In his own institution, Sánchez-Pernaute explained that the key factors influencing weight loss is whether a patient’s BMI is over or under 50 and whether they are older or younger than 40.

Ten percent of sleeve patients fail who are under 40 years of age and have a  BMI under 50. However, 40% of sleeve patients fail if they are aged over 40 with a BMI over 50.

“The results show patients aged over 40 with a BMI over 50 could not be most appropriate population and the sleeve could be an insufficient operation. Therefore, we need to find another solution.”

Solutions

Sánchez-Pernaute said that as 36% of gastric bypass patients with a BMI over 50 fail to reach a 50% excess weight loss beyond five years, it is questionable to convert a failed sleeve into another procedure that is going to offer the same rate of failures as the sleeve. He questioned whether converting a failed sleeve into a gastric bypass is really an improvement over a re-sleeve or a plication.

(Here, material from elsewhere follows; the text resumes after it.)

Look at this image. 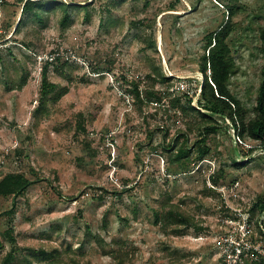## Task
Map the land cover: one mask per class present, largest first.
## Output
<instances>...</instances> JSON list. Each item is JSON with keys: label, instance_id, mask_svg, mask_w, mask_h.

Therefore, after sleeve failure in a patient with a BMI over 50, the procedure of choice is a malabsorptive procedure, such as the single-anastomosis (one loop) duodeno-ileal bypass with sleeve gastrectomy (SADI-S).

The procedure has previously obtained good results, however, would a one-loop DS (SADI) work similarly as a second step after a sleeve in a patient with an initial BMI over 50?

To answer the question, Sánchez-Pernaute and colleagues established a prospective, randomised clinical trial in which patients with BMI over 50 received initially a sleeve gastrectomy as a first step. If the patient’s weight stabilised or if they regained weight, they were randomised to receive a standard Roux-en-Y duodenal switch or SADI. The patient characteristics are shown in Table 1.

Gender

8 male, 9   female

Age

40 ys (20 -   68)

Initial   weight

165 kg (128   - 216)

Initial BMI

60.2 kg/m2   (53.4 - 76.1)

T2DM

4/17   (23.5%)

HTA

11/17 (65%)

Table 1: Patient characteristics

At a mean follow-up of 18 months, the results of the sleeve showed a mean weight of 122kg (94-183) and a mean BMI of 44 (36-54). The outcomes following standard Roux-en-Y duodenal switch or SADI are shown in Table 2.

 

DS

SADI

p

Initial BMI

57

63

0.04

Min. BMI   Sleeve

41

48

0.01

% pts >   50% EWL

50%

28%

0.3

% pts BMI   > 40

14%

62%

0.05

Mean op   time

230m

138m

0.007

Table 2: Patient characteristics at the second step

There were no intraoperative or postoperative complications in any of the groups

With regards to excess weight loss (%), no significant differences were observed between both groups. Excess weight loss (%) is shown in Table 3.

Time

DS

SADI

p

3 months

54

52

0.8

6 months

66

62

0.6

9 months

74

67

0.4

12 months

82

74

0.3

18 months

85

77

0.3

24 months

80

71

0.4

% of WL

52

52.6

 

Table 3: Excess weight loss (%)

Conclusion

In conclusion, he said that biliopancreatic diversion is an adequate operation in the super-morbid patient after a failed sleeve gastrectomy, and a single-anastomosis duodeno-ileal bypass is at least as effective as standard Roux-en-Y duodenal switch as a second step in the super-morbid patient.

“When the sleeve fails in the younger and less heavy patients, we suggest to re-sleeve or plicate, but for the heavier patient, divert the duodenum in one loop.”